Q3 Report
Q3 2025 Manhattan & Brooklyn Real Estate Market Report
NYC real estate is illiquid even relative to the rest of the country. Our average days-on-market is 75% longer and length of time from contract-signing to closing is considerably longer as well. Therefore, quarterly market reports tend to feature trailing data: homes that sold last quarter went into contract the quarter before, and therefore stats on closings tend to be more indicative of market activity six months prior rather than the previous quarter. Q2’s closing data was strong, seemingly unaffected by April’s ‘Liberation Day’ and subsequent tariff-policy instability. However, experts (including myself) cautioned at the time that Q2’s closings were Q1’s signed contracts, and the effect of US government tariff policy therefore wasn’t reflected in the second quarter’s strong figures. While the NYC real estate market seemed to escape the tariffs’ drag in Q2, we’d see their full effect in the Q3 figures. Those figures are now in, and we see the damage: All closing price metrics rose year-over-year for the third quarter in a row, the longest such streak since 2022. Sales activity rose 5% year-over and was even with Q2. Available inventory held steady with Q3 2024 and contracted 11% from this years’ second quarter.

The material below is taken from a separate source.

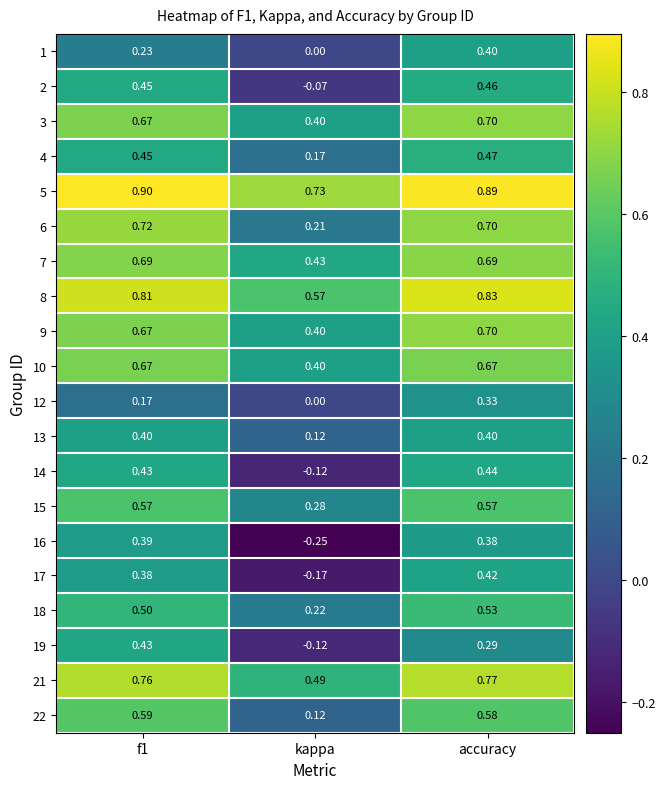

Which series has the widest spread of values?

16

How did we get away with strong figures in the face of economic and political uncertainty? Dividing market sectors above and below $3m tells the story: sales activity below $3m rose just 2% year-over, while sales above $3m rose a striking 20%. While luxury price metrics didn’t necessarily rise, the sector’s increased share of the entire market pushed all market-wide metrics higher.

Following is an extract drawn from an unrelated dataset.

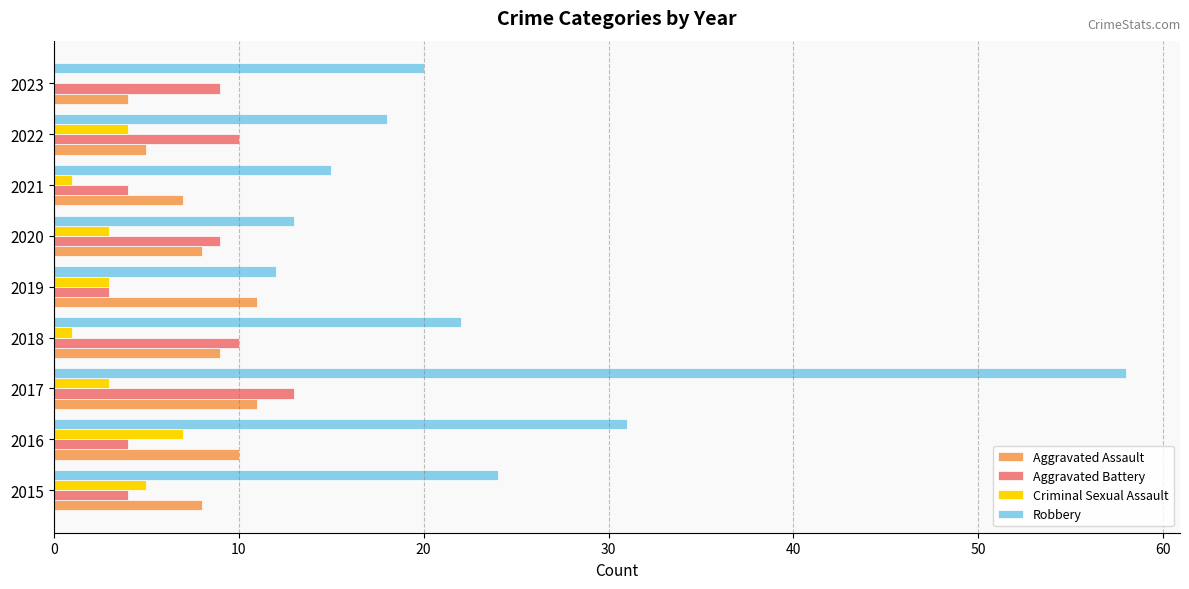

The Aggravated Battery series shows 6 at 2016. True or false?

False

Why such a dramatic increase in sales activity in the luxury sector? Luxury homes aren’t necessarily showing more value; pricing has held steady from Q3 2024. The difference is, while these buyers see the same uncertainty across the economy, they perceive it as a buying opportunity, and focus on safe-haven investments like Manhattan real estate. Additionally, an inventory shortage in luxury Manhattan new development has begun, and will likely last years given the slow nature of the new development pipeline. Luxury buyers are rushing to buy into a market with shrinking supply. This has also become a largely all-cash market, serving as a bulwark against rising rates that more seriously affect demand at the lower end.
Luxury buyers also feel Federal tax policy winds at their back: The drastic tax cuts of the 2017 Tax Cuts and Jobs Act have recently been made permanent by the so-called One Big Beautiful Bill, cuts that make the City-tax increases proposed by the current mayoral front-runner appear menial by comparison. This frees up capital to invest, in an environment that appears to offer few solid investments… further explaining flight to the stability of NYC real estate. These buyers are also likely reading-in-between-the-lines of foreboding economic headlines and seeing a market showing more stability than those headlines would suggest: the yield curve has become less inverted and the S&P 500 is up 15% over the past twelve months, and core CPI is at 3.1% in an environment where interest rates are expected to decrease due at least in part to political pressure rather than Fed concern over economic growth. While our market shows unmistakable signs of uncertainty, that uncertainty is not the result of macro-economic cycles, but of self-inflicted setbacksthat the market has, thus far, judged as temporary. For Manhattan buyers, this signals an opportunity to adhere to Warren Buffet’s maxim “Be fearful when others are greedy, and greedy when others are fearful.”
Manhattan Sales Market
Click the icon below to view the Q3 2025 Elliman Report for Manhattan sales:
- Median sales price rose 3% market-wide year-over and 6% from last quarter to $1.325m.
- Q3 saw more listings pulled from the market than added in the face of early-April tariff uncertainty, for a net-decrease in total inventory.
Brooklyn Market Sales
Click the icon below
to view the Q3 2025 Elliman Report for Brooklyn sales:
- Sales activity declined 5.2% year-over-year, reflecting slight buyer hesitation despite strong fundamentals.
- Inventory levels increased by 12.8%, providing more options for prospective buyers.